─── Text provided
Neeraj Bhargava, CEO of Mumbai-based business process outsourcing (BPO firm) WNS Global Services, and his team have voluntarily decided to forfeit their bonuses if they are not successful in getting the attrition rates below 30 per cent.

This is probably the first such move of its kind in the industry in which attrition has become a critical issue. WNS has over 15,000 employees, and its current attrition rate stands at 43 per cent.

The $9 billion BPO sector employs around 600,000 people. However, unlike the IT sector, where average attrition rates hover between 11 and 20 per cent, BPO attrition rates generally range between 50 and 60 per cent in the voice segment, and around 35 per cent in the non-voice segment.

A majority of Indian BPO firms have a 20:80 voice to non-voice ratio.  "Our attrition rate is just not acceptable. We want to get it below 30 per cent. Our bonuses are on the line if we don't," asserted Bhargava.

"How you hire is very important on who stays and leaves," he said, adding that WNS is now focusing on increasing the percentage of people they recruit from referral programmes.

"The reason is simple. There's a bond with employees that already exists from an early stage," explains Bhargava.

WNS is also running a programme called "Back to basics". "As we grew very rapidly in different cities in different business units, there was a lack of standardisation in our own operating procedures. Over the last six months we have taken note of the best practices the world over and are now implementing them as a standard across the company," he adds.

WNS will also make "significant investments" in leadership development and education programmes.

"We also experimented by allowing some employees to take up an MBA programme on the side. Many of them are still with the company," Bhargava added.
──────
─── Information
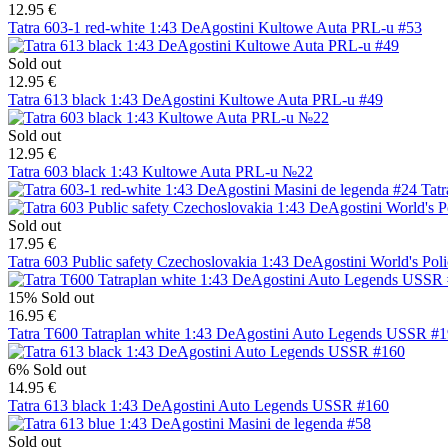
12.95 €
Tatra 603-1 red-white 1:43 DeAgostini Kultowe Auta PRL-u #53
Sold out
12.95 €
Tatra 613 black 1:43 DeAgostini Kultowe Auta PRL-u #49
Sold out
12.95 €
Tatra 603 black 1:43 Kultowe Auta PRL-u №22
Tatr
Sold out
17.95 €
Tatra 603 Public safety Czechoslovakia 1:43 DeAgostini World's Pol
15%
Sold out
16.95 €
Tatra T600 Tatraplan white 1:43 DeAgostini Auto Legends USSR #
6%
Sold out
14.95 €
Tatra 613 black 1:43 DeAgostini Auto Legends USSR #160
Sold out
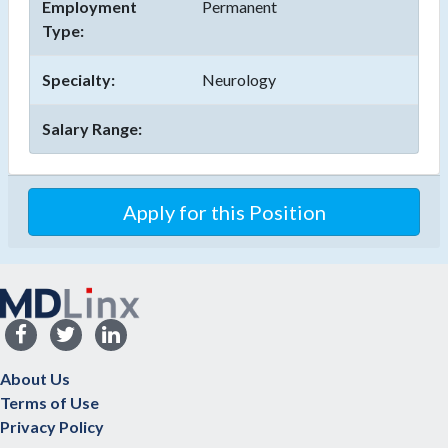
Employment
Permanent
Type:
Specialty:
Neurology
Salary Range:
Apply for this Position
About Us
Terms of Use
Privacy Policy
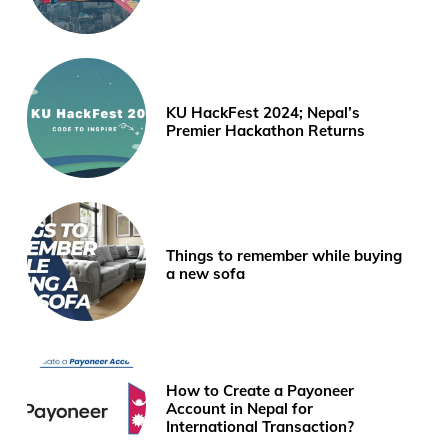
KU HackFest 2024; Nepal’s
Premier Hackathon Returns
Things to remember while buying
a new sofa
How to Create a Payoneer
Account in Nepal for
International Transaction?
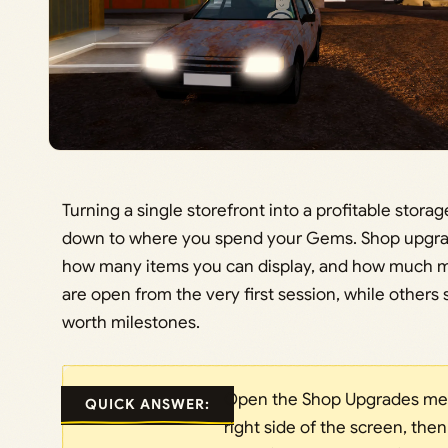
Turning a single storefront into a profitable stor
down to where you spend your Gems. Shop upgra
how many items you can display, and how much 
are open from the very first session, while others 
worth milestones.
Open the Shop Upgrades men
QUICK ANSWER:
right side of the screen, then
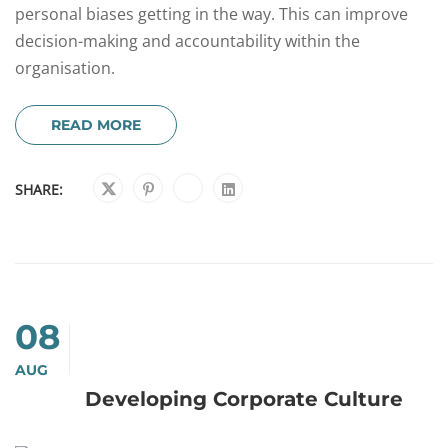
personal biases getting in the way. This can improve
decision-making and accountability within the
organisation.
READ MORE
SHARE:
08
AUG
Developing Corporate Culture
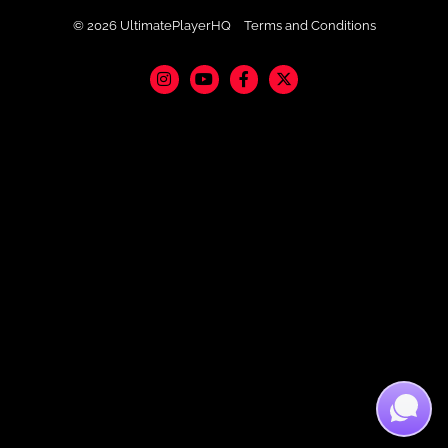
© 2026 UltimatePlayerHQ
Terms and Conditions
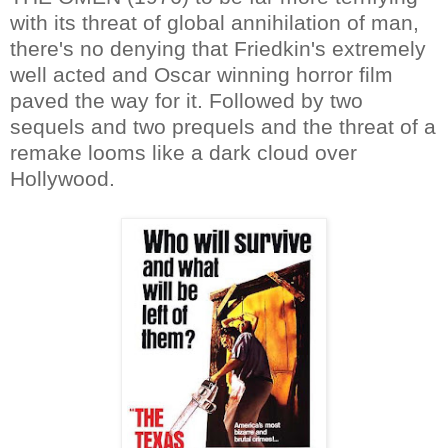
with its threat of global annihilation of man,
there's no denying that Friedkin's extremely
well acted and Oscar winning horror film
paved the way for it. Followed by two
sequels and two prequels and the threat of a
remake looms like a dark cloud over
Hollywood.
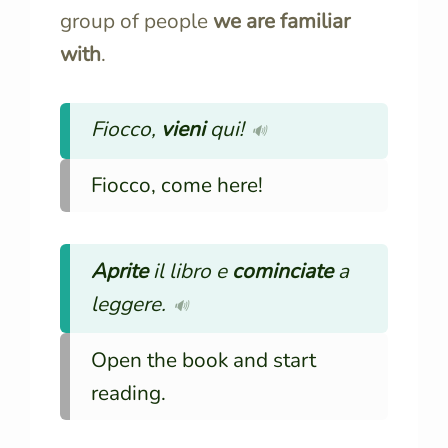
group of people
we are familiar
with
.
Fiocco,
vieni
qui!
🔊
Fiocco, come here!
Aprite
il libro e
cominciate
a
leggere.
🔊
Open the book and start
reading.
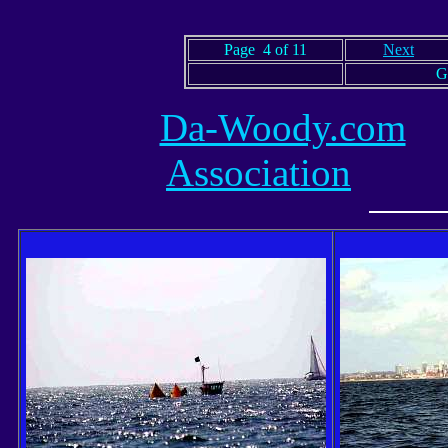
Page 4 of 11
Next
G
Da-Woody.com
Association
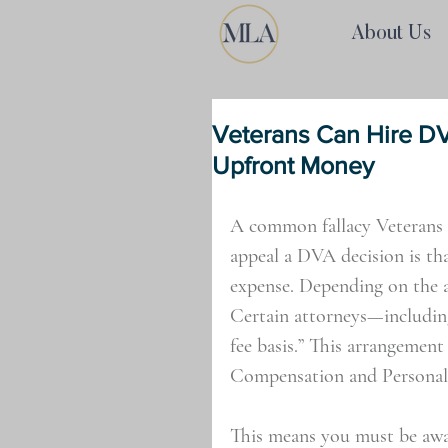
About Us
Veterans Can Hire D
Upfront Money
A common fallacy Veterans 
appeal a DVA decision is tha
expense. Depending on the at
Certain attorneys—includin
fee basis.” This arrangement
Compensation and Personal 
This means you must be aw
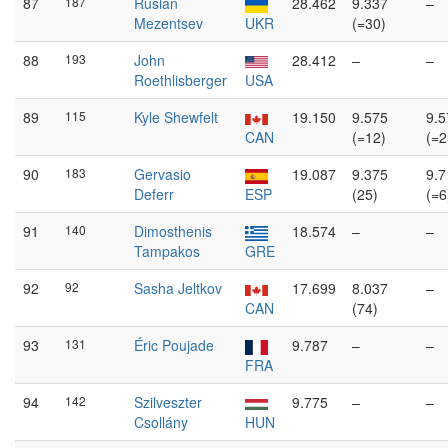
87
187
Ruslan
28.462
9.337
–
Mezentsev
UKR
(=30)
88
193
John
28.412
–
–
Roethlisberger
USA
89
115
Kyle Shewfelt
19.150
9.575
9.5
CAN
(=12)
(=2
90
183
Gervasio
19.087
9.375
9.7
Deferr
ESP
(25)
(=6
91
140
Dimosthenis
18.574
–
–
Tampakos
GRE
92
92
Sasha Jeltkov
17.699
8.037
–
CAN
(74)
93
131
Éric Poujade
9.787
–
–
FRA
94
142
Szilveszter
9.775
–
–
Csollány
HUN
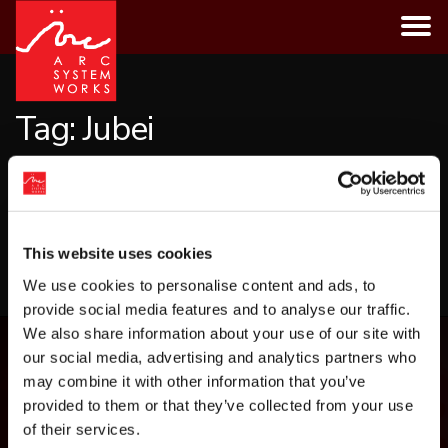
Skip
to
content
Tag:
Jubei
CATEGORIES
This website uses cookies
LOAD MORE
We use cookies to personalise content and ads, to
provide social media features and to analyse our traffic.
We also share information about your use of our site with
our social media, advertising and analytics partners who
may combine it with other information that you’ve
provided to them or that they’ve collected from your use
of their services.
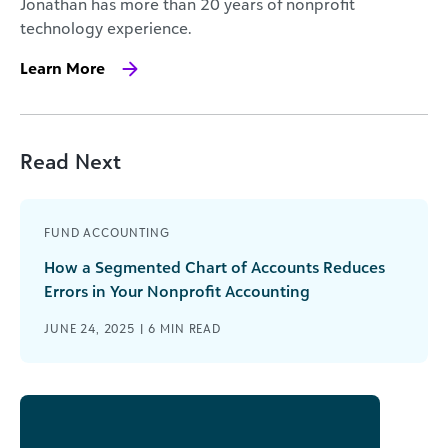
Jonathan has more than 20 years of nonprofit
technology experience.
Learn More
Read Next
FUND ACCOUNTING
How a Segmented Chart of Accounts Reduces
Errors in Your Nonprofit Accounting
JUNE 24, 2025 |
6
MIN READ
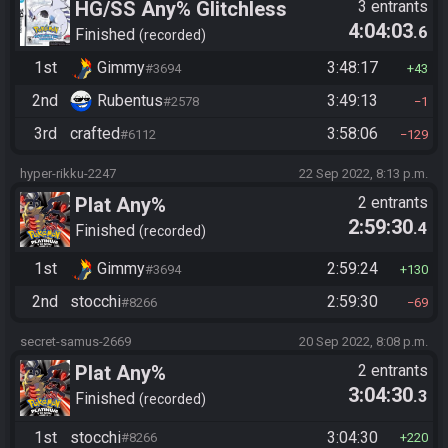
HG/SS Any% Glitchless
3 entrants
4:04:03
.6
Manipless
Finished
recorded
1st
Gimmy
3:48:17
#3694
43
2nd
Rubentus
3:49:13
#2578
1
3rd
crafted
3:58:06
#6112
129
hyper-rikku-2247
22 Sep 2022, 8:13 p.m.
Plat Any%
2 entrants
2:59:30
.4
Finished
recorded
1st
Gimmy
2:59:24
#3694
130
2nd
stocchi
2:59:30
#8266
69
secret-samus-2669
20 Sep 2022, 8:08 p.m.
Plat Any%
2 entrants
3:04:30
.3
Finished
recorded
1st
stocchi
3:04:30
#8266
220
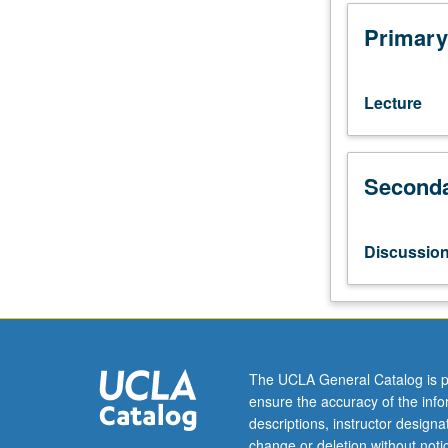
Molecular,
Cell,
Primary
and
Developmental
Biology
Lecture
C141.
Open
to
Seconda
undergraduates
with
consent
of
Discussio
instructor.
Designed
to
expose
first-
year
The UCLA General Catalog is p
graduate
ensure the accuracy of the inf
students
descriptions, instructor design
to
change or deletion without not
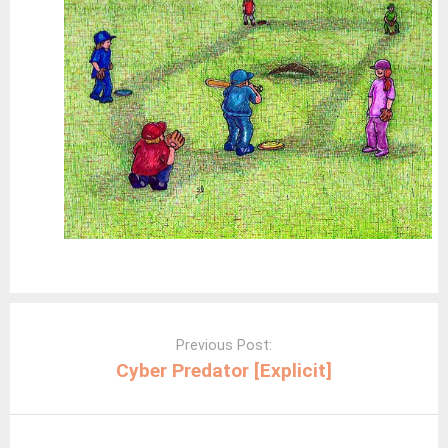
Post
navigation
Previous Post:
Cyber Predator [Explicit]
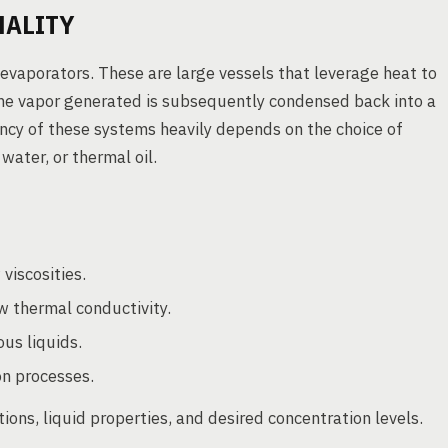
NALITY
 evaporators. These are large vessels that leverage heat to
 The vapor generated is subsequently condensed back into a
iency of these systems heavily depends on the choice of
ater, or thermal oil.
 viscosities.
w thermal conductivity.
us liquids.
on processes.
ions, liquid properties, and desired concentration levels.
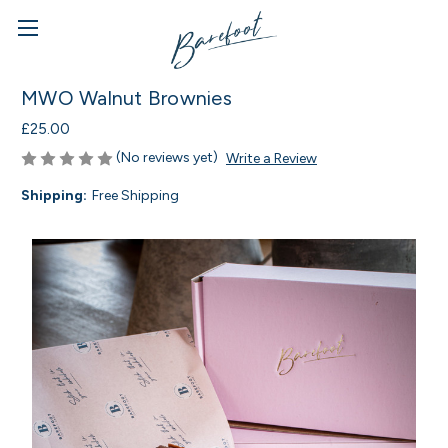
MWO Walnut Brownies
£25.00
(No reviews yet)
Write a Review
Shipping:
Free Shipping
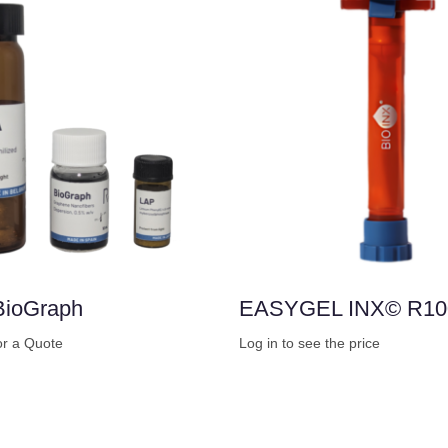
BioGraph
EASYGEL INX© R10
or a Quote
Log in to see the price
Buy Now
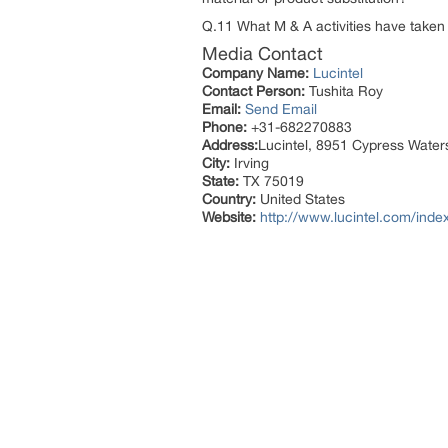
Q.11 What M & A activities have taken p
Media Contact
Company Name:
Lucintel
Contact Person:
Tushita Roy
Email:
Send Email
Phone:
+31-682270883
Address:
Lucintel, 8951 Cypress Waters
City:
Irving
State:
TX 75019
Country:
United States
Website:
http://www.lucintel.com/inde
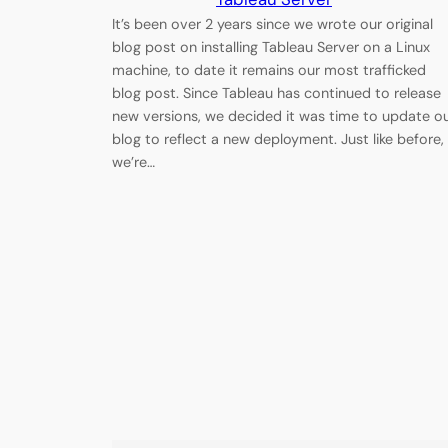
It’s been over 2 years since we wrote our original
blog post on installing Tableau Server on a Linux
machine, to date it remains our most trafficked
blog post. Since Tableau has continued to release
new versions, we decided it was time to update o
blog to reflect a new deployment. Just like before,
we’re…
──────
§ **Problem set**:
A - Answer these questions using the article on WNS attrition:
(i) What is the current attrition rate at WNS?
(ii) Roughly how many people does the BPO sector employ?
(iii) What is the name of the programme WNS is running?
B - Duplicate the passage of the article on WNS attrition from "This is probably" to "43 per cent.".

§ **Answers to the problems**:
A -
(i) 43 per cent
(ii) Around 600,000
(iii) "Back to basics"

B -
This is probably the first such move of its kind in the industry in which attrition has become a critical issue. WNS has over 15,000 employees, and its current attrition rate stands at 43 per cent.